Given text
○ ○ ○ ○ ○ ○ ○
SourceCode-AI / aura

Python source code auditing and static analysis on a large scale
GNU General Public License v3.0
486 stars 31 forks source link

Migrate diff functionality from git to tlsh #4

Closed RootLUG closed 3 years ago

RootLUG commented 3 years ago

Aura diff functionality currently uses git as an underlying mechanism. Creating a repo in a temporary directory and then making two commits with "left-hand side content" and "right-hand side content". Diffing is then done by leveraging native git functionality of diffing those two commits to detect changes between those two input sources.

Although this is simple it is not very performant and resource-effective since it creates several copies of the input data. The diff functionality should be migrated from using diff to using tlsh which is already used in Aura at other places. Using tlsh, we can compute similarity pairs between input files and thus detect in the same manner which files are the same, changed, renamed, removed, or added. A similar approach is also used in the diffoscope project to diff input data.
○ ○ ○ ○ ○ ○ ○
Instruction A
Reproduce, word for word, the part of the issue on moving Aura's diff from git to tlsh that runs from "Migrate diff functionality" up to and including "two input sources.".
The rows that come next have nothing to do with the issue above.
○ ○ ○ ○ ○ ○ ○
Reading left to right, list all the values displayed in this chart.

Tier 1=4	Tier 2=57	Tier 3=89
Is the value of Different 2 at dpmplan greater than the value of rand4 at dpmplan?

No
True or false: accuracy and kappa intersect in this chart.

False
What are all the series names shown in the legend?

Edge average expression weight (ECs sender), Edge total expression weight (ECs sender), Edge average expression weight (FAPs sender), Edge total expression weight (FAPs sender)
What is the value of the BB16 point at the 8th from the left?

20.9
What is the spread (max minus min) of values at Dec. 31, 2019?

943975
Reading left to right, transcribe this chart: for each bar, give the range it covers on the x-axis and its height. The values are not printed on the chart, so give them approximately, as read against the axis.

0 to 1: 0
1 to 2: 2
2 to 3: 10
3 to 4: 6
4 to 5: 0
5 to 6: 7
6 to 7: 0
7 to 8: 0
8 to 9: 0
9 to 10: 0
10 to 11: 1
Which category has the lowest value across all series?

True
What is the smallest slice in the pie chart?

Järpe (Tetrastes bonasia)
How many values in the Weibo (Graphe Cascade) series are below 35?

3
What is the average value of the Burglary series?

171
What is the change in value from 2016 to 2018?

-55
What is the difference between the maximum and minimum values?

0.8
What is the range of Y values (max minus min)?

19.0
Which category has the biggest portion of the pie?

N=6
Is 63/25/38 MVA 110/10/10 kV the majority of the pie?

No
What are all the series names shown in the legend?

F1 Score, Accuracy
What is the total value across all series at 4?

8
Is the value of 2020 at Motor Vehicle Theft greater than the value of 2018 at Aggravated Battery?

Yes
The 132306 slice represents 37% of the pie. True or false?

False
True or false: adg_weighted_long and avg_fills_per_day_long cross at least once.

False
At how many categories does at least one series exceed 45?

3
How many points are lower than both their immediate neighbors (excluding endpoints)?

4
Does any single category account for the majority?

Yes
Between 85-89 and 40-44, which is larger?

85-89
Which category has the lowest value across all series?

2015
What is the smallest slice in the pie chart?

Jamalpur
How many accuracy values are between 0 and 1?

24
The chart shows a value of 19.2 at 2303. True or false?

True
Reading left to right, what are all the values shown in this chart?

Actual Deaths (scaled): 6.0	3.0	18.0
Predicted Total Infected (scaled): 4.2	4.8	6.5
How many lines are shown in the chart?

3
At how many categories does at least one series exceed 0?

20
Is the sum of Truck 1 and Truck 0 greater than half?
○ ○ ○ ○ ○ ○ ○
Instruction B
Report every line of the rows that contains the string "greater". Matching is case-sensitive.

Worked solution A
Migrate diff functionality from git to tlsh #4

Closed RootLUG closed 3 years ago

RootLUG commented 3 years ago

Aura diff functionality currently uses git as an underlying mechanism. Creating a repo in a temporary directory and then making two commits with "left-hand side content" and "right-hand side content". Diffing is then done by leveraging native git functionality of diffing those two commits to detect changes between those two input sources.

Worked solution B
Is the value of Different 2 at dpmplan greater than the value of rand4 at dpmplan?
Is the value of 2020 at Motor Vehicle Theft greater than the value of 2018 at Aggravated Battery?
Is the sum of Truck 1 and Truck 0 greater than half?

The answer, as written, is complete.